Je ne savais pas comment le dire, mon titre est peut-être un peu grandiloquent, improbable, mais voilà ce dont il s’agit quand on ouvre 1Q84, la dernière œuvre en date de l’écrivain japonais. Dernière œuvre en date au titre imprononçable. A l’intrigue singulière, comme toujours.
1Q84, donc, roman ayant connu un succès énorme à sa sortie au Japon en 2009 et qui nous arrive précédé de ce succès et de bien des commentaires. Pour le replacer dans le travail de l’auteur, il s’agit d’un de ces romans qu’il appelle roman synthèse, comparable à Kafka sur le rivage, Les chroniques de l’oiseau à ressort ou encore, peut-être, La fin des temps. Un roman tellement total qu’il sera publié en trois volumes, trois parties dont deux viennent de paraître de ce côté-ci de la planète.
Le livre 1 se déroule d’avril à juin. Nous suivons alternativement Tengo et Aomamé dans leurs pérégrinations, leurs occupations personnelles, professionnelles ou autres. Chacun des deux a un métier et s’est engagé dans une activité en parallèle. Tout commence avec Aomamé bloquée dans un taxi au milieu d’un embouteillage, une musique passe à la radio et le chauffeur lui donne un conseil si elle est pressée. Après quelques hésitations, elle accepte la proposition et emprunte une échelle de sortie destinée aux services d’entretien… Tengo est professeur de mathématiques et écrivain à ses temps perdus, un écrivain n’ayant jamais été publié. Il va également accepter une proposition, celle de son éditeur. Il va accepter de réécrire le roman d’une jeune fille de dix-sept ans.
Sans qu’ils le sachent, leur monde va basculer. Et Murakami nous décrit ce changement qui se niche d’abord dans des petits riens, quelques détails…
Nous sommes, une fois encore avec cet auteur, à la limite. La limite entre le monde tel que nous le connaissons et un monde qui pourrait être. Cette limite, cette frontière, son franchissement, se manifestent dans des petits détails, des observations qui pourraient être insignifiantes mais vont se révéler pleines de sens.
Et Murakami nous entraîne à sa suite et à la suite de ses personnages dans ce monde qui pourrait être le nôtre.
Le livre 2 de 1Q84 se déroule de juillet à septembre. Et la dérive continue. Lente, à peine perceptible, ou inéluctable, accomplie.

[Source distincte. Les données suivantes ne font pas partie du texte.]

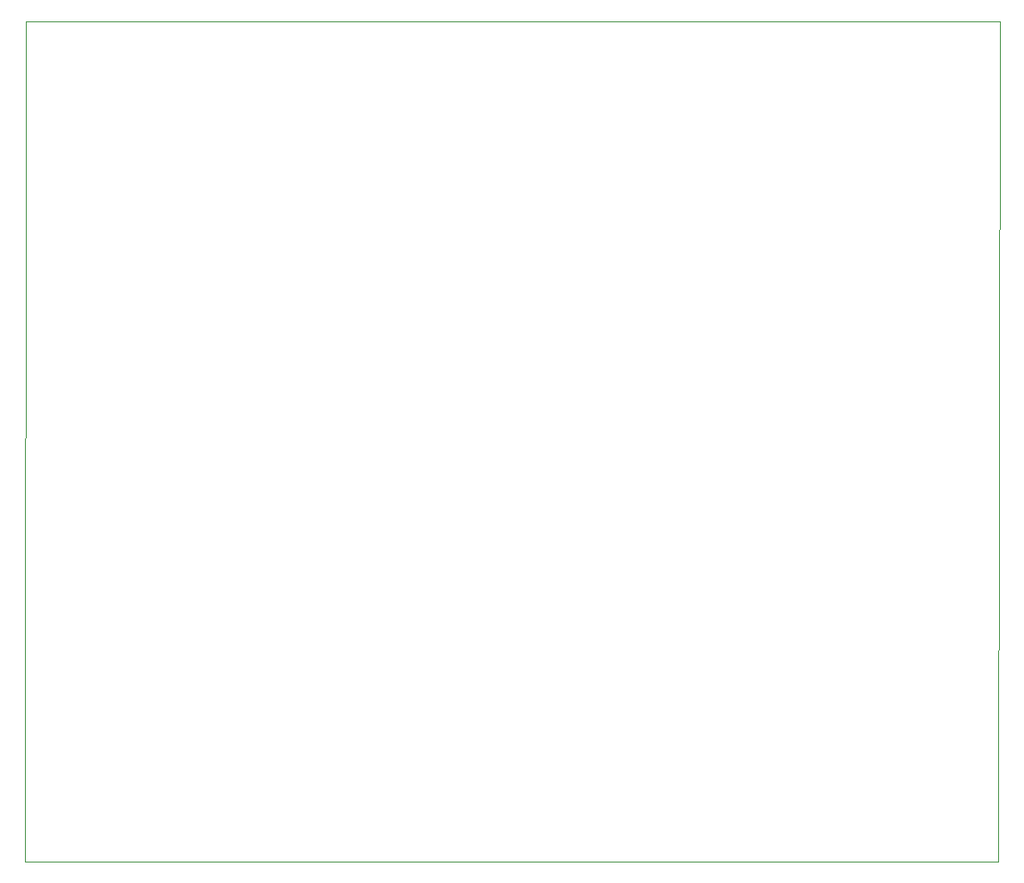
<source format=gm1>
G04 #@! TF.GenerationSoftware,KiCad,Pcbnew,9.0.1*
G04 #@! TF.CreationDate,2025-06-25T22:10:30+03:00*
G04 #@! TF.ProjectId,pcb_no_div,7063625f-6e6f-45f6-9469-762e6b696361,rev?*
G04 #@! TF.SameCoordinates,Original*
G04 #@! TF.FileFunction,Profile,NP*
%FSLAX46Y46*%
G04 Gerber Fmt 4.6, Leading zero omitted, Abs format (unit mm)*
G04 Created by KiCad (PCBNEW 9.0.1) date 2025-06-25 22:10:30*
%MOMM*%
%LPD*%
G01*
G04 APERTURE LIST*
G04 #@! TA.AperFunction,Profile*
%ADD10C,0.038100*%
G04 #@! TD*
G04 APERTURE END LIST*
D10*
X130300000Y-30050000D02*
X130100000Y-109900000D01*
X37750000Y-30050000D02*
X37650000Y-109900000D01*
X130100000Y-109900000D02*
X37650000Y-109900000D01*
X130300000Y-30050000D02*
X37750000Y-30050000D01*
M02*

</source>
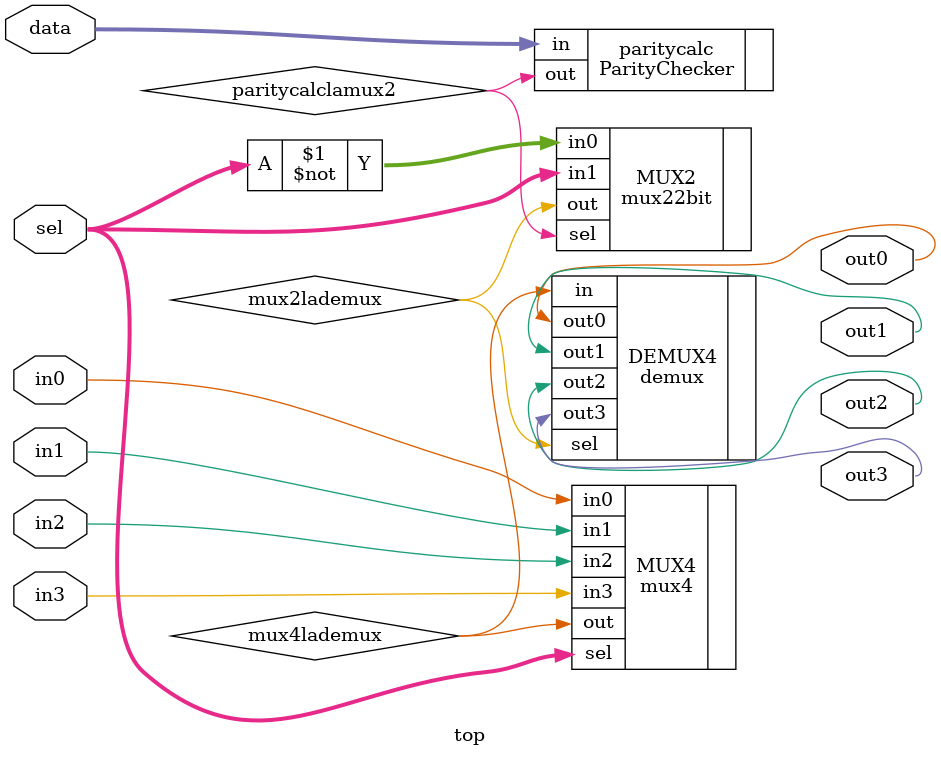
<source format=v>
module top(input wire in0,
				input wire in1,
				input wire in2,
				input wire in3,
				input wire [1:0] sel,
				input wire [3:0] data,
				output wire out0,
				output wire out1,
				output wire out2,
				output wire out3);
wire mux4lademux;
wire paritycalclamux2;
wire mux2lademux;
mux4 MUX4 (.in0(in0),
				.in1(in1),
				.in2(in2),
				.in3(in3),
				.sel(sel),
				.out(mux4lademux)
				);
mux22bit MUX2 (.in0(~sel),
				.in1(sel),
				.sel(paritycalclamux2),
				.out(mux2lademux)
				);
demux DEMUX4(.in(mux4lademux),
					.sel(mux2lademux),
					.out0(out0),
					.out1(out1),
					.out2(out2),
					.out3(out3)
					);
ParityChecker paritycalc(.in (data),
									.out(paritycalclamux2)
									);

endmodule 
</source>
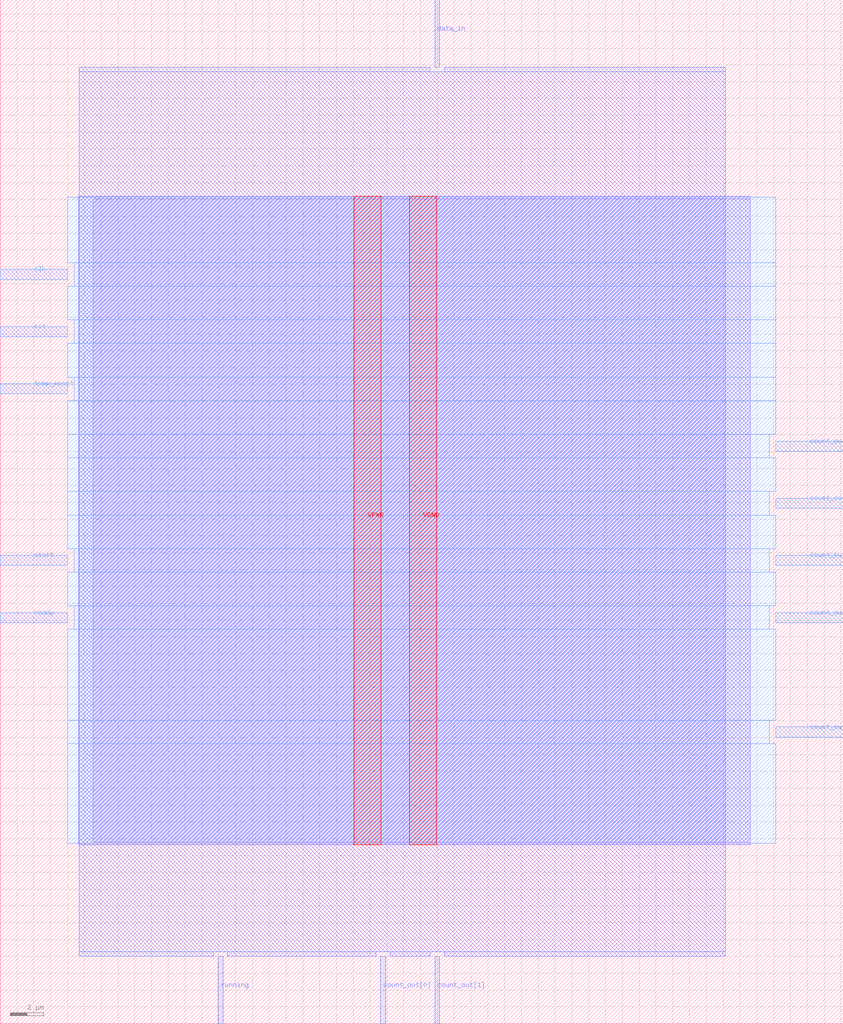
<source format=lef>
VERSION 5.7 ;
  NOWIREEXTENSIONATPIN ON ;
  DIVIDERCHAR "/" ;
  BUSBITCHARS "[]" ;
MACRO top
  CLASS BLOCK ;
  FOREIGN top ;
  ORIGIN 0.000 0.000 ;
  SIZE 50.140 BY 60.860 ;
  PIN VGND
    DIRECTION INOUT ;
    USE GROUND ;
    PORT
      LAYER met4 ;
        RECT 24.340 10.640 25.940 49.200 ;
    END
  END VGND
  PIN VPWR
    DIRECTION INOUT ;
    USE POWER ;
    PORT
      LAYER met4 ;
        RECT 21.040 10.640 22.640 49.200 ;
    END
  END VPWR
  PIN clk
    DIRECTION INPUT ;
    USE SIGNAL ;
    ANTENNAGATEAREA 0.852000 ;
    PORT
      LAYER met3 ;
        RECT 0.000 44.240 4.000 44.840 ;
    END
  END clk
  PIN count_out[0]
    DIRECTION OUTPUT ;
    USE SIGNAL ;
    ANTENNADIFFAREA 0.445500 ;
    PORT
      LAYER met2 ;
        RECT 22.630 0.000 22.910 4.000 ;
    END
  END count_out[0]
  PIN count_out[1]
    DIRECTION OUTPUT ;
    USE SIGNAL ;
    ANTENNADIFFAREA 0.445500 ;
    PORT
      LAYER met2 ;
        RECT 25.850 0.000 26.130 4.000 ;
    END
  END count_out[1]
  PIN count_out[2]
    DIRECTION OUTPUT ;
    USE SIGNAL ;
    ANTENNADIFFAREA 0.445500 ;
    PORT
      LAYER met3 ;
        RECT 46.140 30.640 50.140 31.240 ;
    END
  END count_out[2]
  PIN count_out[3]
    DIRECTION OUTPUT ;
    USE SIGNAL ;
    ANTENNADIFFAREA 0.445500 ;
    PORT
      LAYER met3 ;
        RECT 46.140 34.040 50.140 34.640 ;
    END
  END count_out[3]
  PIN count_out[4]
    DIRECTION OUTPUT ;
    USE SIGNAL ;
    ANTENNADIFFAREA 0.445500 ;
    PORT
      LAYER met3 ;
        RECT 46.140 27.240 50.140 27.840 ;
    END
  END count_out[4]
  PIN count_out[5]
    DIRECTION OUTPUT ;
    USE SIGNAL ;
    ANTENNADIFFAREA 0.445500 ;
    PORT
      LAYER met3 ;
        RECT 46.140 17.040 50.140 17.640 ;
    END
  END count_out[5]
  PIN count_out[6]
    DIRECTION OUTPUT ;
    USE SIGNAL ;
    ANTENNADIFFAREA 0.445500 ;
    PORT
      LAYER met3 ;
        RECT 46.140 23.840 50.140 24.440 ;
    END
  END count_out[6]
  PIN data_in
    DIRECTION INPUT ;
    USE SIGNAL ;
    ANTENNAGATEAREA 0.196500 ;
    PORT
      LAYER met2 ;
        RECT 25.850 56.860 26.130 60.860 ;
    END
  END data_in
  PIN ready
    DIRECTION OUTPUT ;
    USE SIGNAL ;
    ANTENNADIFFAREA 0.445500 ;
    PORT
      LAYER met3 ;
        RECT 0.000 23.840 4.000 24.440 ;
    END
  END ready
  PIN rst
    DIRECTION INPUT ;
    USE SIGNAL ;
    ANTENNAGATEAREA 0.213000 ;
    PORT
      LAYER met3 ;
        RECT 0.000 40.840 4.000 41.440 ;
    END
  END rst
  PIN running
    DIRECTION OUTPUT ;
    USE SIGNAL ;
    ANTENNADIFFAREA 0.445500 ;
    PORT
      LAYER met2 ;
        RECT 12.970 0.000 13.250 4.000 ;
    END
  END running
  PIN start
    DIRECTION INPUT ;
    USE SIGNAL ;
    ANTENNAGATEAREA 0.196500 ;
    PORT
      LAYER met3 ;
        RECT 0.000 27.240 4.000 27.840 ;
    END
  END start
  PIN temp_reset
    DIRECTION OUTPUT ;
    USE SIGNAL ;
    ANTENNADIFFAREA 0.445500 ;
    PORT
      LAYER met3 ;
        RECT 0.000 37.440 4.000 38.040 ;
    END
  END temp_reset
  OBS
      LAYER li1 ;
        RECT 5.520 10.795 44.620 49.045 ;
      LAYER met1 ;
        RECT 4.670 10.640 44.620 49.200 ;
      LAYER met2 ;
        RECT 4.690 56.580 25.570 56.860 ;
        RECT 26.410 56.580 43.140 56.860 ;
        RECT 4.690 4.280 43.140 56.580 ;
        RECT 4.690 4.000 12.690 4.280 ;
        RECT 13.530 4.000 22.350 4.280 ;
        RECT 23.190 4.000 25.570 4.280 ;
        RECT 26.410 4.000 43.140 4.280 ;
      LAYER met3 ;
        RECT 4.000 45.240 46.140 49.125 ;
        RECT 4.400 43.840 46.140 45.240 ;
        RECT 4.000 41.840 46.140 43.840 ;
        RECT 4.400 40.440 46.140 41.840 ;
        RECT 4.000 38.440 46.140 40.440 ;
        RECT 4.400 37.040 46.140 38.440 ;
        RECT 4.000 35.040 46.140 37.040 ;
        RECT 4.000 33.640 45.740 35.040 ;
        RECT 4.000 31.640 46.140 33.640 ;
        RECT 4.000 30.240 45.740 31.640 ;
        RECT 4.000 28.240 46.140 30.240 ;
        RECT 4.400 26.840 45.740 28.240 ;
        RECT 4.000 24.840 46.140 26.840 ;
        RECT 4.400 23.440 45.740 24.840 ;
        RECT 4.000 18.040 46.140 23.440 ;
        RECT 4.000 16.640 45.740 18.040 ;
        RECT 4.000 10.715 46.140 16.640 ;
  END
END top
END LIBRARY


</source>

Tengo et Aomamé poursuivent leur évolution, approfondissent leur questionnement et continuent à être entraînés dans ce monde dont ils ont à peine conscience. Dont ils doutent. Ils continuent à être entrainés dans cette histoire, cette intrigue dont ils ne sont que des éléments.
Tengo revient sur son passé, Aomamé ne peut que se repencher dessus tant ce qu’elle vit le ravive. Leurs pensées se rapprochent, ils se souviennent l’un de l’autre de manière de plus en plus prégnante. Je n’en dirai pas plus pour ne pas déflorer l’intrigue à ceux qui n’ont pas ouvert le premier livre.
Murakami, sans en avoir l’air, comme à son habitude, avec un style tout à l’économie, tout en simplicité, nous emporte, nous force à tourner les pages sans que nous soyons dans un livre à suspens. Il y a peut-être, quand même, du thriller chez lui. Ou un certain pouvoir peu ordinaire. Toujours est-il qu’il fascine, qu’il nous fascine et nous fait avancer.
On ressort différent de la lecture d’un de ses livres. Notre vision du monde change grâce à lui. Petit à petit.
Il ne nous reste plus qu’à patienter quelques mois avant la conclusion de cette trilogie… pour nous qui ne lisons pas le japonais.